Indian educational institution

Bhonsala Military School is a secondary school in Nasik, Maharashtra, India, specialising in military education. It was founded by B. S. Moonje in 1937.

== Establishment ==
Bhonsala Military School, Nasik was established by Dr. Balkrishna Shivramji Moonje, who established the Central Hindu Military Education Society at Nasik in 1935 and started the school on June 12, 1937.

Over the years, the school has established itself as a school catering for educational needs of students from all over India while also serving as a focal point for military education. In 1995, the school was granted affiliation by the Indian Public Schools' Conference, an association of heads of leading public schools of the country.
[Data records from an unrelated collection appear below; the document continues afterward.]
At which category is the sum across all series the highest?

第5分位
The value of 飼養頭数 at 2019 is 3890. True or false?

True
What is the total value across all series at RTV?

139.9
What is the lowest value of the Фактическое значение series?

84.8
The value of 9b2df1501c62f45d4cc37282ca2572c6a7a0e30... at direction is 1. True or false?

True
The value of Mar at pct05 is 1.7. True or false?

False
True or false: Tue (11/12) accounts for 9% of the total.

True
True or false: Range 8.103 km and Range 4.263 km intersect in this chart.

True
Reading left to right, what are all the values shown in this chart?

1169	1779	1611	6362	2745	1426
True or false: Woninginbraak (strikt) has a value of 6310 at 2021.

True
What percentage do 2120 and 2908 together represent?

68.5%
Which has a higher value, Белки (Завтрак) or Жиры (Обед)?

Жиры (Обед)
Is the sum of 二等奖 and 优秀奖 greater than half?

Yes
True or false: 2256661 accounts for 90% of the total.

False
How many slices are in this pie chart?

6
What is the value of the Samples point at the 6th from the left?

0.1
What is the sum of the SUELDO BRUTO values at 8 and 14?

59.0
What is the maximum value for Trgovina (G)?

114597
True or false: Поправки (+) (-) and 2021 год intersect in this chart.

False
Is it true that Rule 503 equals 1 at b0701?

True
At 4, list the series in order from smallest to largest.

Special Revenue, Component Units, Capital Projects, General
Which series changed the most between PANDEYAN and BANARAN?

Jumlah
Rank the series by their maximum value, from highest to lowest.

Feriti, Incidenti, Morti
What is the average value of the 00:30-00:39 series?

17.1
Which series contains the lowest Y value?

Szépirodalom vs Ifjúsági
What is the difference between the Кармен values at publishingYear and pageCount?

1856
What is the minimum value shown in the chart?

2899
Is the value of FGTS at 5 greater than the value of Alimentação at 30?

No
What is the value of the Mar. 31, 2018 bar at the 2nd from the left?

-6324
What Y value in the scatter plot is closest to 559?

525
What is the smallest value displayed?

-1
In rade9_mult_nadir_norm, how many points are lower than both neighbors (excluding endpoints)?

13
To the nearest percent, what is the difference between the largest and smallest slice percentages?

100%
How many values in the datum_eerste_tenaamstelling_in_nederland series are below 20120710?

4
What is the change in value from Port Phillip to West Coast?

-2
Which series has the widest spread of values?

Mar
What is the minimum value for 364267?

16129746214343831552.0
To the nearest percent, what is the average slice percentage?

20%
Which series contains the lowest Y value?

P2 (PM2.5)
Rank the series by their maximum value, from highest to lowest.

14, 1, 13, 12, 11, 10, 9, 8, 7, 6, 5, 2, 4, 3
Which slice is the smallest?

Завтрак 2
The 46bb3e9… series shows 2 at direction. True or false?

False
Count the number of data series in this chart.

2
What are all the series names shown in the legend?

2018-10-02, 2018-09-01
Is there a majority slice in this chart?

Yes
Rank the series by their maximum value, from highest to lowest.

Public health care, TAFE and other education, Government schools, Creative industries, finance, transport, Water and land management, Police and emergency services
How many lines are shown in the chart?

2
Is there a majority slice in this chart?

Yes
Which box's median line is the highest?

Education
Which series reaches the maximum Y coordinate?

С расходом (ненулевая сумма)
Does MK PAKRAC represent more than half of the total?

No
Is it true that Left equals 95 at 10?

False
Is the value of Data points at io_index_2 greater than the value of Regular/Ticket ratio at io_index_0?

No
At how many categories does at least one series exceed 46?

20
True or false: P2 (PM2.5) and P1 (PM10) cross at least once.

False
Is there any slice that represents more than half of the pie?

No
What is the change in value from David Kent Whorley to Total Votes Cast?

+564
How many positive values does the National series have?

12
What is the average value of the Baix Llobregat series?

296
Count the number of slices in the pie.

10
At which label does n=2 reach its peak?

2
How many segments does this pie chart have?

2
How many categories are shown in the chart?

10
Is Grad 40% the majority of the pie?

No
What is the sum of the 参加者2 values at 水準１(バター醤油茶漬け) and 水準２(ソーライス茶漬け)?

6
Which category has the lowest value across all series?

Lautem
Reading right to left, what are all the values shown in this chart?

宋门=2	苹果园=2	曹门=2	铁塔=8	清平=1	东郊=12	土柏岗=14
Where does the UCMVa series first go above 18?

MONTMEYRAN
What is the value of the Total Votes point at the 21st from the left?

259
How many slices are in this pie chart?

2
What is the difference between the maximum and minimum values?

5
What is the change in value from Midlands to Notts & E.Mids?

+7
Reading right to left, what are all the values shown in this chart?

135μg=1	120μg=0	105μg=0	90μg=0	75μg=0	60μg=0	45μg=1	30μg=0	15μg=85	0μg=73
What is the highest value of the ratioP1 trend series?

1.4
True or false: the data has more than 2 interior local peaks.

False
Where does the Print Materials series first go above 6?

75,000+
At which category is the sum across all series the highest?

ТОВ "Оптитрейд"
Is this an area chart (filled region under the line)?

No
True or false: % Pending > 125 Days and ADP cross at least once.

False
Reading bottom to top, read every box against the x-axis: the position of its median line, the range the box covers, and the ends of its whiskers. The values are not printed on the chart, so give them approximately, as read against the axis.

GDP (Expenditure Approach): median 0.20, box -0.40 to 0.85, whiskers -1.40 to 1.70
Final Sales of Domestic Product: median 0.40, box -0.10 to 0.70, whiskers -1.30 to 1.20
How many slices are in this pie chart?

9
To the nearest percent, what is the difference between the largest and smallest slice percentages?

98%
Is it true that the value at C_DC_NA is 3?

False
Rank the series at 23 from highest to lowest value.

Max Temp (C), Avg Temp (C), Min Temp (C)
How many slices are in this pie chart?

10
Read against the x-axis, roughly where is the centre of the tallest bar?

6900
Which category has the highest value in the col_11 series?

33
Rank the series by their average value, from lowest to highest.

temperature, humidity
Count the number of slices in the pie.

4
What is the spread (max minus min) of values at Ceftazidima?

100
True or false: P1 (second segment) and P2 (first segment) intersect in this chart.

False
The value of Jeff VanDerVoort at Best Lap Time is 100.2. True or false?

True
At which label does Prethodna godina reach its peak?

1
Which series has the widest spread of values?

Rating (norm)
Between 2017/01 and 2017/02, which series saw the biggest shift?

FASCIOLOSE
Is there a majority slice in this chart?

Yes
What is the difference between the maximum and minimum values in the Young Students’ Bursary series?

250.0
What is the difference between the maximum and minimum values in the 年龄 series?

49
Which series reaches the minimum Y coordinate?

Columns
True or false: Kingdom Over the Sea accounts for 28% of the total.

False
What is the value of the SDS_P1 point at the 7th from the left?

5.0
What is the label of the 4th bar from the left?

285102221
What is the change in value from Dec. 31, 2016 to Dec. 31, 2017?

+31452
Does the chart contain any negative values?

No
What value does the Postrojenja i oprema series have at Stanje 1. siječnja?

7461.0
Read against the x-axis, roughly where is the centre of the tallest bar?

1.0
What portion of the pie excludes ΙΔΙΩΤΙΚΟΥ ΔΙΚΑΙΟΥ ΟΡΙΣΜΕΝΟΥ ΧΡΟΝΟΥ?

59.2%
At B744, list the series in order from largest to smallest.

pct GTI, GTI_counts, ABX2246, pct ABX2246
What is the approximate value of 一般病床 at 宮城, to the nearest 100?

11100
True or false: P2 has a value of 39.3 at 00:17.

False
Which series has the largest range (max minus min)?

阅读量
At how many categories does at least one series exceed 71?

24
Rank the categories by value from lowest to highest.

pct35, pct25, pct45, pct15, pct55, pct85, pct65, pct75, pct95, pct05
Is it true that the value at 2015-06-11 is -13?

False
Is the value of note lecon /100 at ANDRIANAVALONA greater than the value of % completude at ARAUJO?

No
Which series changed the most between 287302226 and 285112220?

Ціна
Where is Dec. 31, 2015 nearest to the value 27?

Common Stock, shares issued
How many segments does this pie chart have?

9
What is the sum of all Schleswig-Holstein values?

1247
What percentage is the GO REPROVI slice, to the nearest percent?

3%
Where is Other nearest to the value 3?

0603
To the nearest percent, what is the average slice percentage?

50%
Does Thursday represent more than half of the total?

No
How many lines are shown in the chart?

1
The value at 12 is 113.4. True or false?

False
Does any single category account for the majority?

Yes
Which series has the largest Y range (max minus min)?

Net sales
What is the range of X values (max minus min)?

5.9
The school began in the Surgana Palace in Nasik City with 90 students on its roll. The maharaja of erstwhile Gwalior State, H.H. Shriman Jivajirao Scindia, inaugurated the main building of the school. In his inaugural speech, he said, "It is not a mere coincidence that within a short period of the opening of a first rate public school in India (Doon School, Dehradun), we are here today to open a first rate Military School." The governor of Bombay State, Sir Roger Lumley, laid the foundation stone of the school's present main building.

== Founder ==
In 1935, B. S. Moonje established the Central Hindu Military Education Society at Nashik at the age of 63 with the aim of 'Indianisation' of the army (Indian Defense) and started 'Bhonsala Military School' in 1937. He was a believer in the Indianisation of the army during the British rule, and he was also a believer in the indispensability of military training to Indian youth.

== Facilities ==
The school has a large athletics facility including a football ground, athletic track, basketball court, volleyball court, hockey ground, an area for horse riding, a rifle shooting yard and an international level swimming pool. Bhonsala has also been known for high performance in sports, recognized by the Sports Authority of India (SAI). Virendra Singh is one of the experienced coaches of Bhonsala military School, who has encouraged many international level performers. One of his students is the long distance runner Sanjivani Jadhav.